ABD patlamak üzere olan balona bir iğne batırdı. İran yanlısı milisler, Suriye’ye Irak ve Deyrizor üzerinden ulaşıyordu. ABD, İran’ın kullandığı bu koridoru kapatmak için bölgeyi kontrol eden PYD’yi kullandı. Bölgedeki Arap aşiretleri baskı altında tutup, bölgeyi karıştırmak için PYD, yerel aşiretlerden birine mensup bir komutanı gözaltına aldı. Buna tepki gösteren Arap aşiretler Deyrizor çevresinde ayaklanarak bazı köyleri ele geçirdi. Deyrizor da yaşanan Arap/PYD çatışması Münbiç’e de sıçrayınca PYD, daha güney bölgelerden yüzlerce militanı bu iki şehir civarına kaydırdı.
Bu çatışmalar domino etkisi yaptı ve bölgedeki bütün güçler bir biçimde çatışmaya başladı. ABD, Arap aşiretlerin ele geçirdiği köyleri bombaladı. Bu sayede PYD, bazı köyleri yeniden ele geçirdi. Rusya da müttefiki olan Esad’a karşı savaşan Sünni Arapların alan kazanmasını istemediği için bu aşiretleri bombaladı. Ayrıca Esad’a bağlı güçler İdlib’e topçu saldırısı düzenledi. Bölgeye yaptığı yığınağı arttıran Türkiye ve İdlib’de bulunan Heyet Tahriri Şam topçuları, karşı atışlarla Esad’a bağlı topçuları etkisiz hale getirdi. Önceki yazımda Rusya ile Türkiye arasında yeni dönemde başlayan gerginliğin görünür hale gelebileceğinden bahsetmiştim. İdlib’in bombalanması ve karşılıklı top atışları bir bakıma Türkiye-Rusya arası gerilimle de ilgili. Bu ay içinde Erdoğan nihayet Putin ile ve Biden ile görüşecek. Bu görüşmeler gerçekleşene kadar gerginlik aynı kıvamda sürer. Görüşmelerden sonra yeni gerginlikler ve sorunlar görebiliriz.

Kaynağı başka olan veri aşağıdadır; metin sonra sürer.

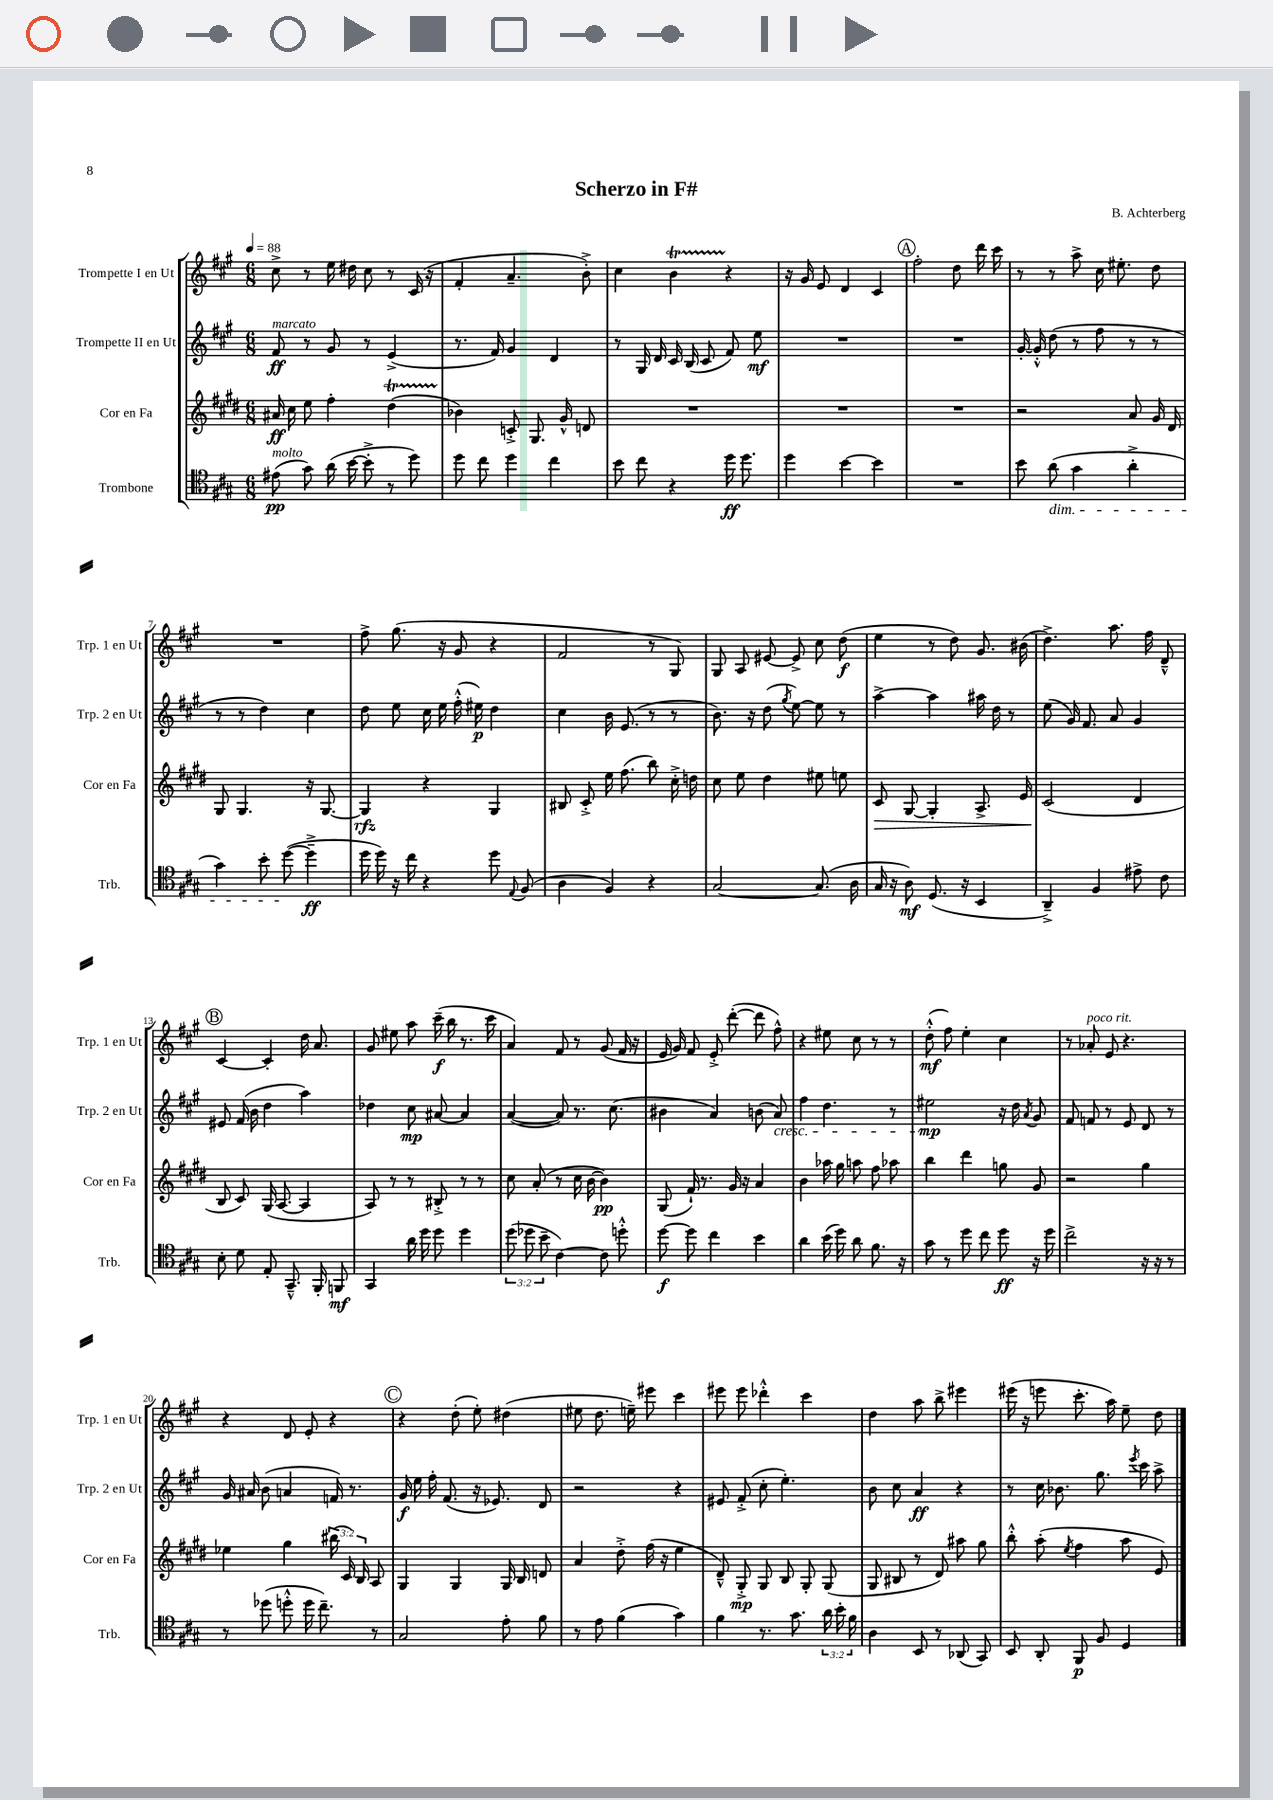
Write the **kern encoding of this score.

**kern	**kern	**kern	**kern
*staff4	*staff3	*staff2	*staff1
*clefC4	*clefG2	*clefG2	*clefG2
*k[f#c#g#]	*k[f#c#g#d#]	*k[f#c#g#]	*k[f#c#g#]
*M6/8	*M6/8	*M6/8	*M6/8
*MM88	*MM88	*MM88	*MM88
(8e#	16a#	8f#	8cc#^
.	16cc#	.	.
8g#)	8ee	8r	8r
(16a	4ff#'	8g#	16ee
[16b	.	.	16dd#
8b'^]	.	8r	8cc#
8r	(4dd#	(4e^	8r
8dd)	.	.	(16c#
.	.	.	16r
=	=	=	=
8dd	4b-)	8.r	4f#'
8cc#	.	.	.
.	.	16f#)	.
4dd	8c'^	4g#	4.a~
.	8.G#	.	.
4cc#	.	4d	.
.	16g#^^	.	.
.	8d	.	8b'^)
=	=	=	=
8b	2.r	8r	4cc#
8cc#	.	16G#	.
.	.	16d	.
4r	.	16c#	4b
.	.	(16B	.
.	.	8c#	.
16dd	.	8f#)	4r
8.dd	.	.	.
.	.	8ee	.
=	=	=	=
4dd	2.r	2.r	16r
.	.	.	16g#
.	.	.	8e
[4b	.	.	4d
4b]	.	.	4c#
=	=	=	=
2.r	2.r	2.r	2ff#'
.	.	.	8dd
.	.	.	16ddd
.	.	.	16ccc#
=	=	=	=
8b	2r	[16g#'	8r
.	.	16g#'^^]	.
(8a	.	(8dd	8r
4g#	.	8r	8aa^
.	.	8ff#	16cc#
.	.	.	8.ee#'
4a'^	8a	8r	.
.	16g#	8r	8dd
.	16d#	.	.
=	=	=	=
4g#)	8G#	8r	2.r
.	4.G#	8r	.
8b'	.	4dd)	.
([8dd	.	.	.
4dd~^]	16r	4cc#	.
.	[8.G#	.	.
=	=	=	=
16dd	4G#]	8dd	8ff#^
16dd)	.	.	.
16r	.	8ee	(8.gg#
16cc#	.	.	.
4r	4r	16cc#	.
.	.	16ee	16r
.	.	(16ff#'^^	8g#
.	.	16ee#)	.
8dd	4G#	4dd	4r
8qqE	.	.	.
(8F#	.	.	.
=	=	=	=
4A	8B#	4cc#	2f#
.	8c#'^	.	.
4F#)	16ee	16b	.
.	(8.ff#	(8.e	.
4r	8bb)	8r	8r
.	16cc#'^	8r	8G#)
.	16dd	.	.
=	=	=	=
[2G#	8cc#	8.b)	8G#
.	8ee	.	8A
.	.	16r	.
.	4dd#	(8dd	[8e#
.	.	8qgg#	.
.	.	[8ee)	8e#^]
(8.G#]	8ee#	8ee]	8cc#
.	8ee	8r	(8dd
16A	.	.	.
=	=	=	=
16G#	8c#	[4aa^	4ee
16r	.	.	.
8A)	[8G#	.	.
(8.D	4G#']	4aa]	8r
.	.	.	8dd)
16r	.	.	.
4BB	8.A^	16aa#	8.g#
.	.	16dd	.
.	.	8r	.
.	16e	.	(16b#
=	=	=	=
4AA~^)	(2c#	(8ee	4.dd^)
.	.	16g#)	.
.	.	8.f#	.
4F#	.	.	.
.	.	8a	8.aa
8e#^	4d#	4g#	.
.	.	.	16ff#
8c#	.	.	8d~^^
=	=	=	=
8B'	8B	8e#	[4c#
8d	8c#)	(16f#	.
.	.	16b	.
8E'	(16G#	4dd	4c#']
.	[8.A	.	.
8.GG#~^^	.	.	.
.	4A]	4aa)	16dd
16FF#'	.	.	8.a
8FF	.	.	.
=	=	=	=
4GG#	8A)	4dd-	8g#
.	8r	.	8ee#
16a	8r	8cc#	8aa
16dd	.	.	.
8dd	8B#'^	[8a#	(16ccc#~
.	.	.	16bb
4dd	8r	4a#]	8.r
.	8r	.	.
.	.	.	16ccc#
=	=	=	=
(12dd	8cc#	([4a	4a)
12dd-	.	.	.
.	(8a'	.	.
12b~	.	.	.
[4c#)	8r	8a])	8f#
.	16cc#	8.r	8r
.	[16b	.	.
8c#]	4b])	.	(8g#
.	.	(8.cc#	.
8dd'^^	.	.	16f#
.	.	.	16r
=	=	=	=
[8dd	(8G#	4b#	16e
.	.	.	16g#)
8dd]	16f#`)	.	8f#
.	8.r	.	.
4cc#	.	4a)	8e'^
.	16g#	.	([8ddd'
.	16r	.	.
4b	4a	(8b	8ddd]
.	.	8a)	8ff#^^)
=	=	=	=
4a	4b	4ff#	4r
(16b	16aa-	4.dd	8ee#
16dd)	16gg#	.	.
8a	8aa	.	8cc#
8.f#	8ff#	.	8r
.	8aa-	8r	8r
16r	.	.	.
=	=	=	=
8g#	4bb	2ee#	(8dd'^^
8r	.	.	8ff#)
8dd	4ddd#	.	4ee'
8cc#	.	.	.
8dd	8gg	16r	4cc#
.	.	16dd	.
.	.	8qa	.
16r	8g#	8g#	.
16dd	.	.	.
=	=	=	=
2cc#^	2r	8f#	8r
.	.	8f	8a-'
.	.	8r	8e
.	.	8e	4.r
16r	4gg#	8d	.
16r	.	.	.
8r	.	8r	.
=	=	=	=
8r	4ee-	16g#	4r
.	.	16a#	.
(8dd-	.	(8b	.
8dd'^^	4gg#	4a	8d
16dd	.	.	8e'
8.cc#~)	.	.	.
.	(24bb#	16f)	4r
.	24c#)	.	.
.	.	8.r	.
.	24B	.	.
8r	8A	.	.
=	=	=	=
2G#	4G#	16g#	4r
.	.	16ee	.
.	.	16ff#'	.
.	.	(8.f#	.
.	4G#	.	(8dd'
.	.	16r	8ee')
.	.	8.e-)	.
8e'	16G#	.	(4dd#
.	16B	.	.
8f#	8d	8d	.
=	=	=	=
8r	4a	2r	8ee#
8e	.	.	8.dd
(4f#	8dd#'^	.	.
.	.	.	16ee~)
.	(16ff#	.	8eee#
.	16r	.	.
4g#)	4ee	4r	4ccc#
=	=	=	=
4f#	8d#~^^)	8e#	8eee#
.	8G#'^	(8f#'^	8eee#
8.r	8G#	8cc#'	4ddd-'^^
.	8B	4.ee')	.
8.g#	.	.	.
.	8G#'	.	4ccc#
24a	(8G#	.	.
24b'	.	.	.
24f#	.	.	.
=	=	=	=
4A	8G#	8b	4dd
.	8B#	8cc#	.
8BB	8r	4a	8aa
8r	8d#)	.	8bb^
(8AA-	8aa#	4r	4eee#
8GG#)	8gg#	.	.
=	=	=	=
8BB	8bb'^^	8r	(16eee#
.	.	.	16r
8AA'	(8aa'	16cc#	8eee
.	.	8.b-	.
.	8qee	.	.
8FF#	4ff#	.	8.ccc#'
8F#	.	8.gg#	.
.	.	.	16aa)
4D	8aa	.	8ee~
.	.	8qeee	.
.	.	16ccc#	.
.	8e)	8aa^	8dd
==	==	==	==
*-	*-	*-	*-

Bu arada Irak Merkezi Hükümeti, Kerkük’teki Merkezi Komutanlık binasının KDP’ye bırakılmasına karar verildiğini açıkladı. Kerkük, Türkmenlerin ve Sünni Arapların çoğunlukta olduğu bir şehir... Bir gerginlik de İran güdümündeki Irak hükümeti eliyle çıkarılmış oldu. Binanın KDP’ye verilmesi, bölgenin etnik olarak azınlıkta olan Kürtlere bırakılması demekti. Kerkük’te çıkan olaylarda dört kişi ölünce, Irak Merkezi Hükümeti geri adım atarak, binanın KDP’ye bırakılması kararından döndü.
Türkiye, Irak Hükümetinin verdiği bu kararın ardında İran’ın olduğunu biliyordu. ABD’nin Suriye’de çıkardığı karışıklığa İran’ın verdiği cevaptı bu. O sebeple Hakan Fidan hemen İran’a giderek mevkidaşıyla görüştü. Fidan, “Türkiye’nin, Irak’ta karışıklık istemediğini ve her koşulda Irak Türkmenlerini destekleyeceğini söyledi. İran Dışişleri Bakanı Emirabdullahiyan ise diplomatik bir dille, “Irak’ta Türkiye’nin istemediği şeyler olmasın diyorsanız, İran olarak biz de Azerbaycan-Ermenistan sınırında istemediğimiz şeyler olmasın diyoruz. Ermenistan ile İran arasında yıllardır kullandığımız bir yol vardı. İkinci Karabağ Savaşı ile bu yol tıkandı. Bunu istemiyoruz.” mesajını verdi.
Ezcümle: ABD, Rusya ve İran tepişirken; Ukrayna, Irak ve Suriye’deki mazlum halklar çimen gibi eziliyor. Allah mazlumların yardımcısı olsun.